- [What is being asked]:
The records that follow must be repeated exactly, minus the images.

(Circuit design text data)
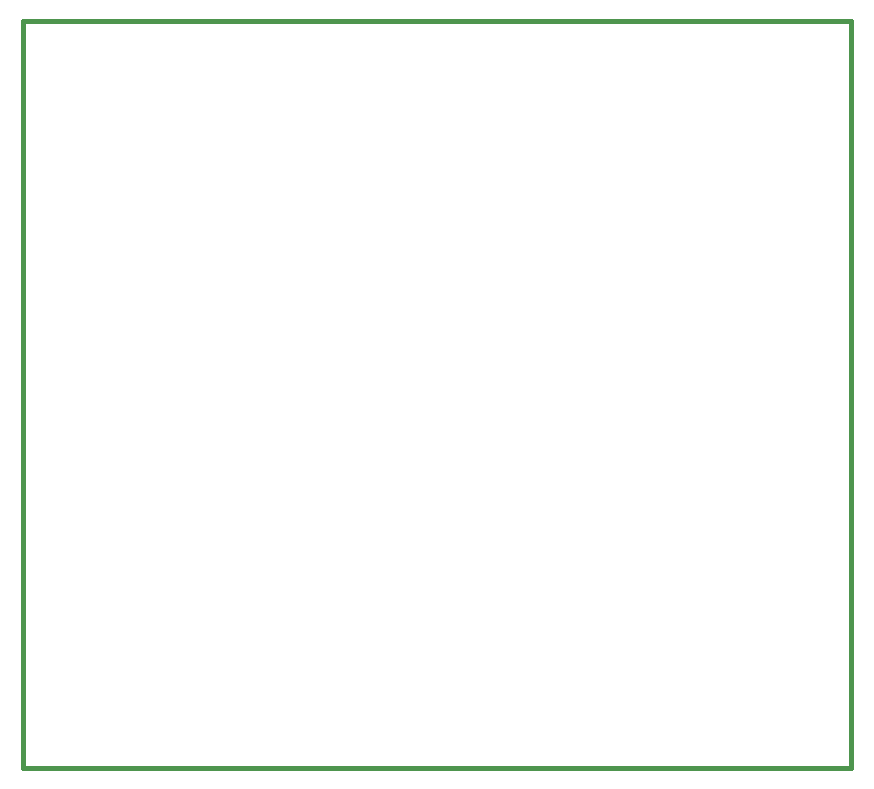
<source format=gko>
G75*
%MOIN*%
%OFA0B0*%
%FSLAX25Y25*%
%IPPOS*%
%LPD*%
%AMOC8*
5,1,8,0,0,1.08239X$1,22.5*
%
%ADD10C,0.01600*%
D10*
X0089874Y0025658D02*
X0089874Y0274532D01*
X0103653Y0274532D01*
X0101685Y0274532D02*
X0365913Y0274532D01*
X0365913Y0025658D01*
X0089874Y0025658D01*
M02*

</source>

- [Reply]:
<source format=gko>
G75*
%MOIN*%
%OFA0B0*%
%FSLAX25Y25*%
%IPPOS*%
%LPD*%
%AMOC8*
5,1,8,0,0,1.08239X$1,22.5*
%
%ADD10C,0.01600*%
D10*
X0089874Y0025658D02*
X0089874Y0274532D01*
X0103653Y0274532D01*
X0101685Y0274532D02*
X0365913Y0274532D01*
X0365913Y0025658D01*
X0089874Y0025658D01*
M02*

</source>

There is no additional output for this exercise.